LAST week, parties in the U.S. mandatory country-of-origin labeling (COOL) dispute had the opportunity to present their arguments to a World Trade Organization panel that will decide whether the revised COOL rule brings the U.S. into compliance with its world trade commitments.
The Feb. 18-19 hearing provided the U.S., Canada and Mexico with an opportunity to make oral arguments before the compliance panel in Geneva, Switzerland, following up on the submission of written briefs that took place throughout the fall.
The panel is comprised of the same three panelists whose finding that COOL discriminated against Canadian live cattle and hogs was affirmed by the WTO Appellate Body in 2012.
The parties will now have the chance to answer follow-up questions and provide additional comments to the panel.
The panel chairman said the panel expects to circulate its final report to the parties by July 22. In the past, these deadlines have sometimes been extended as needed.
After the final report is circulated to the parties, either side will have the right to appeal to the Appellate Body if they disagree with any aspect of the results. Under the terms agreed to by the U.S. and Canada, such an appeal could take as little as five months from issuance of the panel report to adoption of the Appellate Body report, although these deadlines have also sometimes been extended.

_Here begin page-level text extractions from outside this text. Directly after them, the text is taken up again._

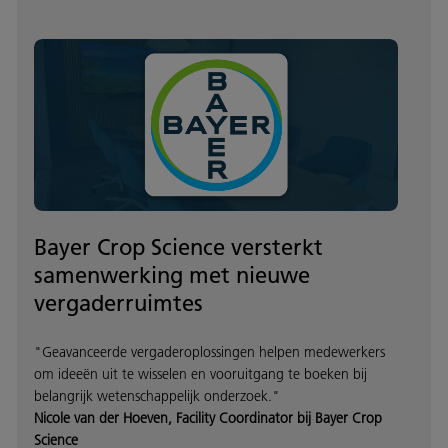
Bayer Crop Science versterkt
samenwerking met nieuwe
vergaderruimtes
"Geavanceerde vergaderoplossingen helpen medewerkers
om ideeën uit te wisselen en vooruitgang te boeken bij
belangrijk wetenschappelijk onderzoek."
Nicole van der Hoeven, Facility Coordinator bij Bayer Crop
Science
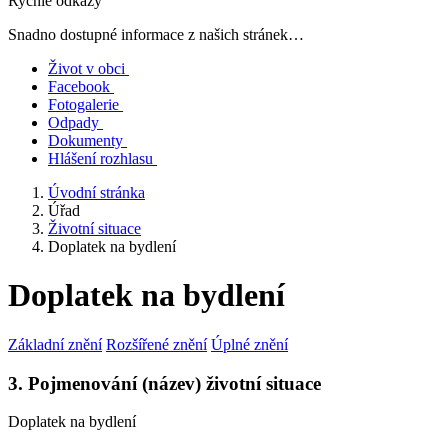
Rychlé odkazy
Snadno dostupné informace z našich stránek…
Život v obci
Facebook
Fotogalerie
Odpady
Dokumenty
Hlášení rozhlasu
Úvodní stránka
Úřad
Životní situace
Doplatek na bydlení
Doplatek na bydlení
Základní znění
Rozšířené znění
Úplné znění
3. Pojmenování (název) životní situace
Doplatek na bydlení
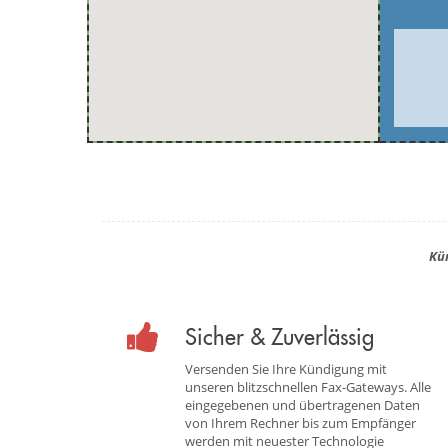
Kü
Sicher & Zuverlässig
Versenden Sie Ihre Kündigung mit
unseren blitzschnellen Fax-Gateways. Alle
eingegebenen und übertragenen Daten
von Ihrem Rechner bis zum Empfänger
werden mit neuester Technologie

"If this process must continue fully to its conclusion, Canada could be authorized to impose retaliatory tariffs on U.S. exports sometime in the first half of 2015," provided WTO rules in favor of Canada and Mexico, the Canadian Cattlemen's Assn. (CCA) said in a statement.
The government of Canada has already published a list of possible U.S. goods that could be targeted for retaliatory tariffs. That list includes beef, pork, cereals, baked goods, fresh fruit and many other items produced in areas represented by lawmakers who opposed placing a resolution to COOL in the farm bill.
National Farmers Union (NFU) president Roger Johnson said NFU believes the revised COOL rule fully complies with WTO rules.
"We appreciate the vigorous defense the U.S. delegation mounted at the WTO in support of COOL," he said.
"At this point, we have no indication how the panel will rule on Canada and Mexico's compliance claims," Johnson added. "We were pleased to learn that the panel appears deeply engaged in the dispute, asked thoughtful and careful questions of all sides and gave third parties a meaningful opportunity to participate."
NFU continues to claim that "COOL is an important consumer information measure that has been repeatedly supported by Congress, consumer groups and American ranchers and farmers."
CCA reported that the amended COOL regulation in effect has so far already more than doubled its negative impact to more than $100 per head.
"COOL discrimination has already cost Canadian cattle producers over $3 billion since 2008 and has created negative impacts that have shuttered U.S. plants and resulted in job losses in the processing sector," CCA added.
There is no news to report on the legislative front for addressing COOL, so for now, the industry waits again for the final WTO ruling and appeal process to play out.